Adulticidal therapy using long-term macrocyclic lactone administration is not recommended for the following reasons:
- Published efficacy has been confirmed only against worms 8 months old or younger.
- Long-term presence of worms continues to induce pulmonary vascular disease.
- Exercise during long-term therapy has resulted in increased severity of pulmonary radiographic lesions in 30% of cases.
- Presence of microfilariae has continued for a year or longer in approximately 20% of dogs with patent heartworm infections placed on monthly preventive therapy. These microfilariae are living after exposure to the drug in the bloodstream or within the uterus of the female worm.
- It should be noted that long-term continuous administration of heartworm preventives generally is not a substitute for conventional arsenical adulticide treatment. If arsenical therapy is declined (i.e., because of cost, geriatric patient, concurrent disease), a lengthy course of prophylactic doses of a macrocyclic lactone will gradually reduce the number of adult heartworms. However, in chronic mature infections, this may not be clinically beneficial. Exercise should be restricted in dogs treated with prophylactic doses of macrocyclic lactones as the adulticide. (Information excerpted from the American Heartworm Society guidelines with some modifications.)
- If present, circulating microfilariae are eliminated with macrocyclic lactone therapy. All products have some microfilaricidal effects at standard labeled doses; however, complete clearance can take 9 to 12 months.
- More rapid clearance can be achieved with:
- ivermectin at 50 µg/kg
- milbemycin oxime at 500 ug/kg
- When this method is employed, it may be necessary to observe a patient with very high microfilaremia , e.g., > 10/hpf (high power field microscopy), for potential adverse reaction or pretreat the animal with steroids and/or antihistamines.
- Test 6 months after melarsomine therapy with an antigen test to determine if infection has been cleared.
- Exercise restriction should continue for 1 to 3 months following adulticidal therapy.
Additional considerations for adulticide therapy
- Most filarial nematodes, including D. immitis, harbor obligate, intracellular, gram-negative bacteria belonging to the genus Wolbachia (Rickettsiales).
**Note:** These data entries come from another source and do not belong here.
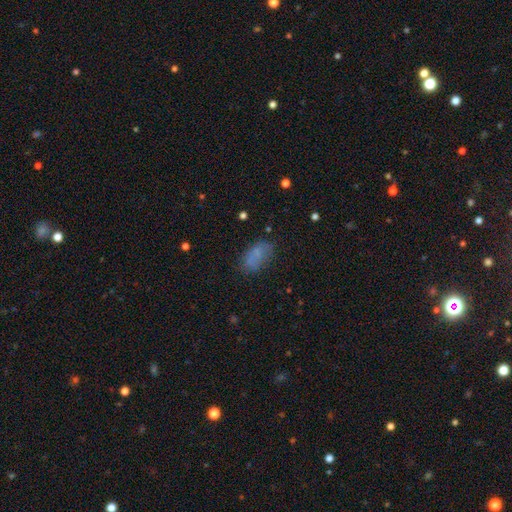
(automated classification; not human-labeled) This is likely a smooth galaxy (75%). How rounded: clearly in between (91%). Merging: likely none (67%).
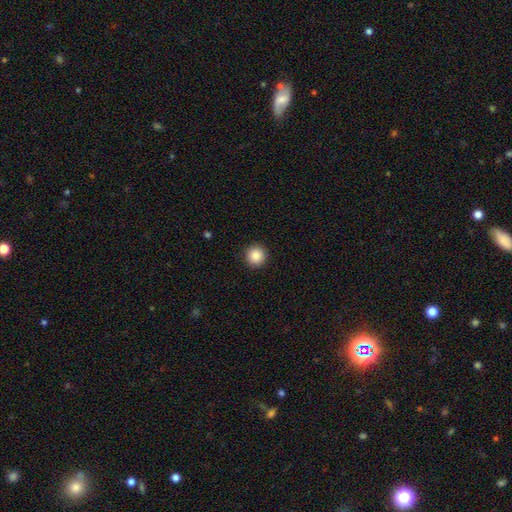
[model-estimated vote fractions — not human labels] Smooth or featured: smooth — 87% (star or artifact — 9%)
How rounded: round — 95% (in between — 4%)
Merging: none — 93% (minor disturbance — 5%)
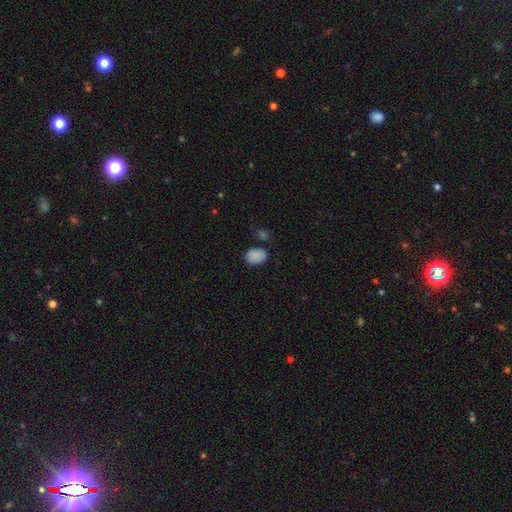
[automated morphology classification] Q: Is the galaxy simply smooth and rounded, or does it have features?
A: smooth — 87%.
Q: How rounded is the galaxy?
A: in between — 77%.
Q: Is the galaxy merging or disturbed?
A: none — 75%.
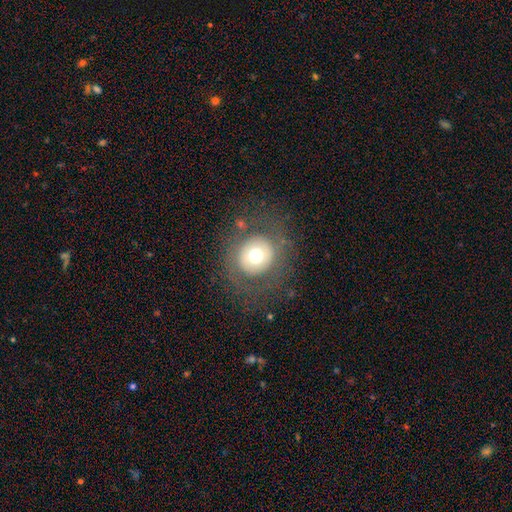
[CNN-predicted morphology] smooth-or-featured: smooth: 59% | featured or disk: 29% | star or artifact: 12%
  how-rounded: round: 86% | in between: 13% | cigar-shaped: 1%
  merging: none: 77% | minor disturbance: 11% | major disturbance: 10% | merger: 2%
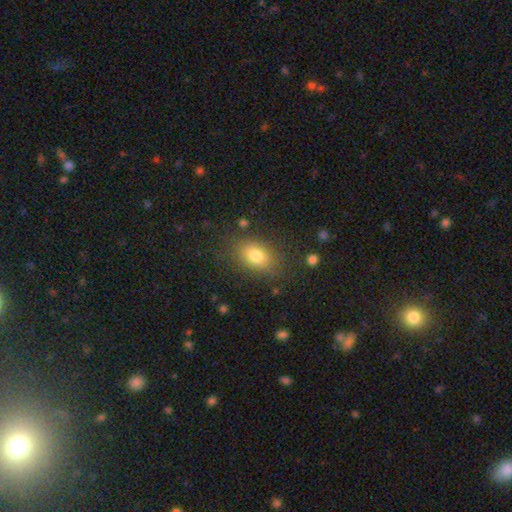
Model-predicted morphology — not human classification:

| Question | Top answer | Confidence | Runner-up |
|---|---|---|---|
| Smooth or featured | smooth | 79% | star or artifact (11%) |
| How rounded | in between | 79% | round (19%) |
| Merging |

- It is hypothesized that Wolbachia contributes to pulmonary and renal inflammation through the Wolbachia surface protein (WSP), independent of the endotoxin component.
- A recent study suggests that suppressing Wolbachia populations with doxycycline prior to adulticide therapy may reduce the gross pulmonary pathology that occurs as a result of thromboembolic shower of dead worm fragments
- Stabilize the animal with clinical heartworm disease. Any or all of the following may be medically indicated:
Control and Prevention
- Heartworm infection can be easily prevented with a number of macrocyclic lactone preventives.
- These preventives vary in their claims against other internal and external parasites and are available in different formulations (tablets, chewable tablets, flavored tablets, and topical and injectable preparations).
Macrocyclic lactone preventives currently available include:
- milbemycin oxime
Public Health Considerations
- Dirofilaria immitis is of public health concern even though the number of reported cases is not large.
- More than 100 human cases of pulmonary dirofilariasis have been reported in the United States in last fifty years.
- Infections have also been recorded in the eye, skin, testicle, and elsewhere.
Human dirofilariasis results in nodular inflammation of the lungs.
- Pulmonary nodules are usually solitary and form around dead immature heartworms.
- Nodules are often mistaken for lung tumors or tuberculosis, resulting in unnecessary surgery.
- Prevention is best accomplished through mosquito abatement programs and by using mosquito repellents, wearing protective clothing, and remaining indoors during mosquito feeding periods.